Pencahayaan datang dari lampu, memantul ke retina. Sosok yang pertama kali ditemukan Niko adalah ibunya, Wadha. Pupilnya bergerak melirik ke arah jarum jam yang menunjukkan pukul 8 malam. Tangan Niko terulur mengusap rambut ibunya, yang segera dibalas oleh keterkejutan. Tatapan Niko meredup instan, bayangan Arum terlingkari darah terbayang seakan menyiksa diri Niko. "Maaf Mama, gimana caranya aku nolong Arum? Haruskah aku ganti luka Arum pakai darahku saja?" Spontanitas itu terdengar putus asa oleh rasa bersalah.
Biasanya senyuman hangat Wadha selalu melegakan, tetapi, meski Niko sudah melihatnya, rasa kecemasan tetap memenuhi perasaannya. Wadha menciumi jemari putera sulung angkatnya, tertawa kecil dengan kepolosan Niko, "Nggak nak, kalian nggak sedarah, kamu juga masih kecil." Bibir dingin itu menyentuh kulit tangan Niko, membuat Niko diam-diam bertanya-tanya sudah berapa lama Wadha mengawasinya di rumah sakit? Meski bocah 4 SD itu penasaran, Niko tidak berniat untuk mengajukan pertanyaan.
"Kamu nggak perlu khawatir, Arum baik-baik saja karena nggak ada luka yang serius. Kecelakaan itu sama sekali nggak memakan korban. Semuanya selamat hanya berakhir luka-luka saja. Kamu nggak perlu khawatir lagi sayang," lanjut Wadha yang kali ini benar-benar menciptakan kelegaan.
Niko bangun dari posisi berbaringnya, duduk bersandar pada ranjang rumah sakit. Ia menoleh meminta persetujuan, "Aku mau jenguk Arum," ujarnya yang langsung disetujui Wadha. Sebelum ke ruangan Arum, Wadha memberitahu bila, anak perempuan itu sedang ditunggui oleh Farand.

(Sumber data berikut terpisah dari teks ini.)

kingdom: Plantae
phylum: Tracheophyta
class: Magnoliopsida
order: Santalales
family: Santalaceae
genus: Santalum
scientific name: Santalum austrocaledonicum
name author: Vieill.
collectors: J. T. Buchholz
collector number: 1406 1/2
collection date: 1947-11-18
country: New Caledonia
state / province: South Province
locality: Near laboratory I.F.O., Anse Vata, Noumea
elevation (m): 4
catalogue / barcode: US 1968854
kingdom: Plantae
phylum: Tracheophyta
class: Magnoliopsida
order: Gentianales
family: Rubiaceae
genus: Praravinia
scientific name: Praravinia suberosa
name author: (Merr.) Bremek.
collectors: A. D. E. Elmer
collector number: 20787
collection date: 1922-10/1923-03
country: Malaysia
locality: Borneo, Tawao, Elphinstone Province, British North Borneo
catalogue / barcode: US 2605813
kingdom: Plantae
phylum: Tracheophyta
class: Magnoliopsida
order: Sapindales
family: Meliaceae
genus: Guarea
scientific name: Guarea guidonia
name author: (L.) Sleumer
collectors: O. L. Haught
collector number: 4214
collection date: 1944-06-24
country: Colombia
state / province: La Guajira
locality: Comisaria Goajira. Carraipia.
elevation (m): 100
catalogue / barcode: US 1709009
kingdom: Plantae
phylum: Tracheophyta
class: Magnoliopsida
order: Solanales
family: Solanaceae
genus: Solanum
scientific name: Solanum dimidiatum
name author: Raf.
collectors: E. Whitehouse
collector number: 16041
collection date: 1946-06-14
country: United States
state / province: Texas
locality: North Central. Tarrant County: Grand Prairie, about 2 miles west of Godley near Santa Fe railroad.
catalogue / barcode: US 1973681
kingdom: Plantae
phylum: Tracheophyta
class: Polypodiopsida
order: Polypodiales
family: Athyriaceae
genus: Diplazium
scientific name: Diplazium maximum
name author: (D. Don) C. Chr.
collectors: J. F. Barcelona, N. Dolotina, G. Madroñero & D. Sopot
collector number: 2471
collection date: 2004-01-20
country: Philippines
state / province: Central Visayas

Ketika sudah benar berada di ruangan yang sama, melihat Arum yang masih dengan kedua mata tertutup. Tubuhnya terbalut perban tertutupi pakaian rumah sakit, Niko menduga bahwa perban itu untuk mengobati luka di punggung, yang sama sepertinya meski tidak separah Arum. Tatapan Niko menurun ke bagian wajah sampai leher Arum yang terhias goresan dan baretan luka kering, bibirnya putih kepucatan. Alasan itu juga, Niko mulai mengenali perasaan emosional baru seperti takut, cemas, kekhawatiran, dan kesedihan. Perasaan bercampur-aduk yang muncul setelah menyaksikan bagaimana ia tidak berdaya di tengah ketidaksadaran Arum dan bencana kecelakaan yang terjadi begitu cepat. Menyorot utuh sebagaimana Arum terbaring di rumah sakit, meremas perasaan Niko, seolah-olah, Niko berharap agar ia bisa mengganti posisi Arum, sehingga Arum tidak perlu merasa kesakitan lagi.
Besok paginya, Niko mengangkat kepala tercekat, setelah melihat Arum mengusap rambutnya-persis ketika Niko pertama kali siuman dan menemukan Wadha tertidur di samping ranjang karena terjaga semalaman. Napas Niko memburu lega dengan jantung bergemuruh kencang setelah mendapatkan Arum sepenuhnya sudah sadar dari tidurnya. Senyuman Niko mengkurva manis, doa-doanya mulai terkabul dan Niko bahagia. Arum sudah berhasil siuman serta sembuh dengan cepat. Segalanya berangsur membaik sejak Niko masih bisa menatap kedua iris coklat kehidupan milik Arum.
Tidak menunggu waktu lama. Setelah perawatan yang memakan waktu lima sampai sepuluh hari. Arum dan Niko bisa pulang ke rumah. Kembali beraktivitas seperti sedia kala, diikuti teman-teman, guru, bahkan supir bis maupun pemilik mobil sedan juga telah sembuh dari luka kecelakaan tak mengenakan tersebut. Meskipun karena kejadian itu juga, menjadikan Farand dan Wadha memutuskan agar bila mereka memiliki waktu luang lebih, untuk menjemput Arum dan Niko dibandingkan menaiki bis sekolah.